Wednesday, February 08, 2006

Knowing the People in the News

As some of you know, before I went to journalism school, I was an English teacher in a Bronx public high school for two years.

I'd always wanted to be a teacher. In college I went to significant trouble to take all the courses I needed to acquire State and City certification to teach in public schools. My experience as a student teacher at a school that served inner-city kids was a transformative one. I had seen poverty and disadvantage close up, and very much wanted to do something about it. When I moved back to New York, after a few years in Boston, to finally start teaching (and expand my social circles), my goal was to get a job in an inner-city school. I was happy to land a job at John F. Kennedy, which at the time had a reputation for being a stable place to work (that is, not a blackboard jungle) while still being a place where I could feel I was making a difference to kids who didn't have much.

I stayed at Kennedy for two years, which means I stayed in the New York City public school system one year longer than about 30 percent of new teachers, and about the same length of time as about half of new teachers. I have been thinking about blogging about my experiences there, because the fact that I failed to make a career of teaching is still, actually, a trauma for me. The fact that, despite my enthusiasm, despite my talent, despite my knowledge of my subject matter, and despite my professionalism, the public school system virtually chewed me up and spit me out is still really painful to me.

I knew it was time to quit when, during February vacation of my second year, I visited my sister in California for a "vacation" (having brought a large stack of papers that needed grading), and in the middle of the week, spent about an hour doubled over with stomache pains, groaning "I don't want to go back. I don't want to go back." My sister made me look her in the eyes, and said "Sarah, you. have. to. quit. your. job."

I think often of my students and wonder what has happened to them. I think about the kids who are at that school now, roaming the factory-like halls and attending class after class, and wonder how many of them feel like the cogs in the wheel that they are. Perhaps I am being unfair. The school has a new principal, there has been a turnover in staff . . . maybe things are better. But I doubt it.
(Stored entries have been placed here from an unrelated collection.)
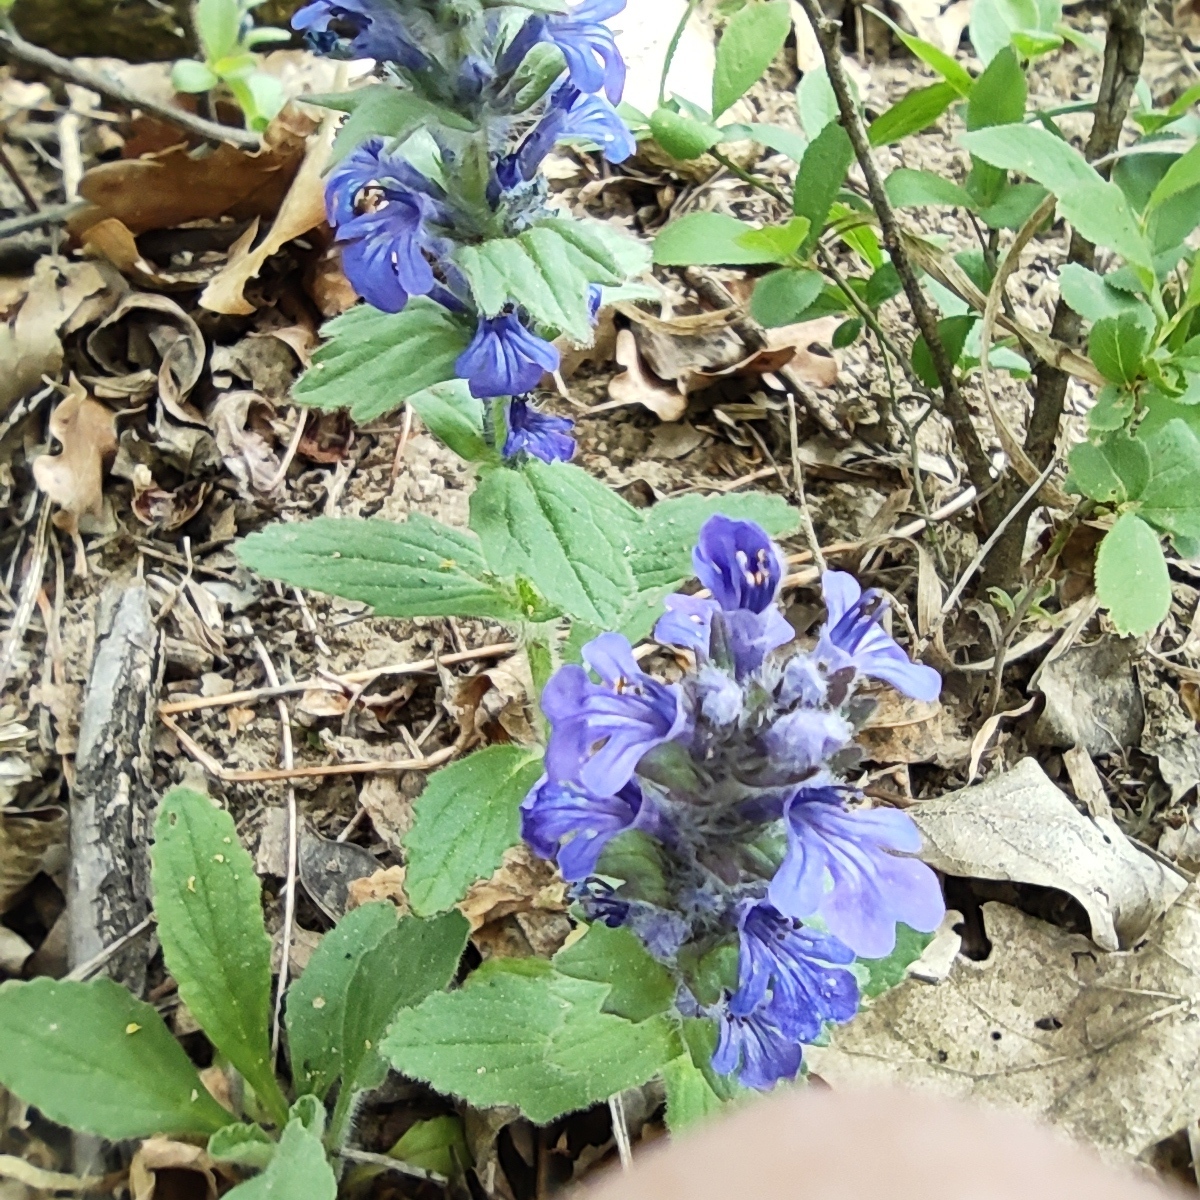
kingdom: Plantae
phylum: Tracheophyta
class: Magnoliopsida
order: Lamiales
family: Lamiaceae
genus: Ajuga
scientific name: Ajuga genevensis
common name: Blue bugle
Anyway, one of the only good things about my two years there was my boss, Morris Schulgasser. He was the Assistant Principal for the English department. He oversaw all 30 English teachers, set our schedules, observed us, ran the department meetings, handled all the crises that came up every day, made sure there were books available for us, etc.

Morris was just about the best boss I've ever had. He is smart, fair, and has a sense of humor. He took neither himself nor his job too seriously, but did work tirelessly to help us do our jobs. And, in the conferences we had after his observations of me, he helped me become a better teacher.

So imagine my surprise when I read a New York Times article that started with his name! It's in today's Education section. "Cheating, but not by Students." Thank God, Morris comes out looking like the really amazing administrator that he always was.

I know almost every single person mentioned in that article. It's so strange, reading that story and being able to match faces to every name. I used to sit in the same library as they, grading Regents in just the type of process they describe. I was there.

Odd.

Anyhow, expect some blog posts in the future in which I try to process (and memorialize) my time as a teacher. Time to tease out the trauma and learn something from it.